"Take my advice and don't do it," said Edwin. "Until the house is let or sold it may as well be occupied by you as stand empty--better in fact, because you'll look after it."

"That's right enough, anyway," said Hilda, as if to imply that by a marvellous exception a man had for once in a while said something sensible.

"You needn't use all the house," Edwin proceeded. "You won't want all the servants."

"I wish you'd say a word to Johnnie," breathed Janet.

"I'll say a word to Johnnie, all right," Edwin answered loudly. "But it seems to me it's Tom that wants talking to. I can't imagine what he was doing to let your father in for that Palace Porcelain business. It beats me."

Janet quietly protested:

"I feel sure he thought it was all right."

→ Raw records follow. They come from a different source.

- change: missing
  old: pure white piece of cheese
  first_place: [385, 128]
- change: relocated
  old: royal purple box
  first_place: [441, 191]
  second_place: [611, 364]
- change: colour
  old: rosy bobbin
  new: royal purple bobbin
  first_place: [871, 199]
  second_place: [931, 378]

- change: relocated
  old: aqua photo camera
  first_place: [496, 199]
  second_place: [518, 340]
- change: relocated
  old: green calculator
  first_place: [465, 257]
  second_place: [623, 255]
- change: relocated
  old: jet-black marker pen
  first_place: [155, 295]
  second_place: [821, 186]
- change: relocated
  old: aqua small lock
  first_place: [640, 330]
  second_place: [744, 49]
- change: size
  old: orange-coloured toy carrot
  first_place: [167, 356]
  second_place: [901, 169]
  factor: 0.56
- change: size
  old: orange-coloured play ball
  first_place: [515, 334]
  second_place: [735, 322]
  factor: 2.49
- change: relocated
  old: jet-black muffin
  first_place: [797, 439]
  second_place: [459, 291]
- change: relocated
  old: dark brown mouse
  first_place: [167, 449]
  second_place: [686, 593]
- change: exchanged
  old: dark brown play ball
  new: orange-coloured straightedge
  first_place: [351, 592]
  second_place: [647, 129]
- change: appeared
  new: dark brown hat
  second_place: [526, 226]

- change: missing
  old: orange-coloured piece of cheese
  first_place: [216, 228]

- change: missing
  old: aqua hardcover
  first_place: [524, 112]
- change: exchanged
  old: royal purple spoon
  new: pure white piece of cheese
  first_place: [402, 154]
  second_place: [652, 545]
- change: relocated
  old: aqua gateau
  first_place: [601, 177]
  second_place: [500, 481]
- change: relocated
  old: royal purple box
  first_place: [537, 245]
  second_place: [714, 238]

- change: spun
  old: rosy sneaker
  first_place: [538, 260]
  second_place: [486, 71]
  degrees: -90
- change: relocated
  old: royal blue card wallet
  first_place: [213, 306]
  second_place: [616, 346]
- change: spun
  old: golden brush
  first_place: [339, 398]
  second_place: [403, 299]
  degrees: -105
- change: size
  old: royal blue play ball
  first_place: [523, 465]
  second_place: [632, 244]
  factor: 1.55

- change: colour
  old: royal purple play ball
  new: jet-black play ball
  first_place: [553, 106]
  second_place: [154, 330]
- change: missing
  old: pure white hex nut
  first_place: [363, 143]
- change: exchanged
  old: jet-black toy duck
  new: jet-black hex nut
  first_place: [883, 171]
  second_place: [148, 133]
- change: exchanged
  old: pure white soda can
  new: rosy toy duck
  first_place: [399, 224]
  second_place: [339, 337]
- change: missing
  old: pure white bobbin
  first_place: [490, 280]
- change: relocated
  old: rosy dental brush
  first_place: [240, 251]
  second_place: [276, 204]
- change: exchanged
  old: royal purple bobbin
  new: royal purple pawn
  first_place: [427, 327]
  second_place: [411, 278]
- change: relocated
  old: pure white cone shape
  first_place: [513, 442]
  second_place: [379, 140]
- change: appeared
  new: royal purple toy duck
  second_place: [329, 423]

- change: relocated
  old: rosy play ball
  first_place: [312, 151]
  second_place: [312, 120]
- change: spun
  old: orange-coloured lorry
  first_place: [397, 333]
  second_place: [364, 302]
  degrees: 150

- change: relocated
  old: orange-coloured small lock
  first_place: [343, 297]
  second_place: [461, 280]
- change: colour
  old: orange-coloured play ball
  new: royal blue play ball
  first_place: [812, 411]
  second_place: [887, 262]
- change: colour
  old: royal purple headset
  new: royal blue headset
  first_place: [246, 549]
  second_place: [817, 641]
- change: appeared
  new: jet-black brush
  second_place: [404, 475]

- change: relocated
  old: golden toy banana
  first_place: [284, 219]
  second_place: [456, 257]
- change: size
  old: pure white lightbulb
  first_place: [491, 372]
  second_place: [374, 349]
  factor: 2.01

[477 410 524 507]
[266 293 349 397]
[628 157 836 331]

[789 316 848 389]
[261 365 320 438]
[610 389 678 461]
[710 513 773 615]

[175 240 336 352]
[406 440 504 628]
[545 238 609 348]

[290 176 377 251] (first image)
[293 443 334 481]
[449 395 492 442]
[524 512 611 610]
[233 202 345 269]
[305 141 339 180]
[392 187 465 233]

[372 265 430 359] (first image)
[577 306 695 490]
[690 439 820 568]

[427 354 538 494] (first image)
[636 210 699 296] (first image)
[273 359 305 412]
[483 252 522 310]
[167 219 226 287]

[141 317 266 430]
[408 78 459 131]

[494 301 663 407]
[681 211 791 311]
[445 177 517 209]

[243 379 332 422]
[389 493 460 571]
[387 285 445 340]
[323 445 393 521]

"Oh, of course!" said Hilda, bitterly. "Of course! They always do think it's all right. And here's my husband just going into one of those big dangerous affairs, and he thinks it's all right, and nothing I can say will stop him from going into it. And he'll keep on thinking it's all right until it's all wrong and we're ruined, and perhaps me left a widow with George." Her lowered eyes blazed at the carpet.

Janet, troubled, glanced from one to the other, and then, with all the tremendous unconscious persuasive force of her victimhood and her mourning, murmured gently to Edwin:

"Oh! Don't run any risks! Don't run any risks!"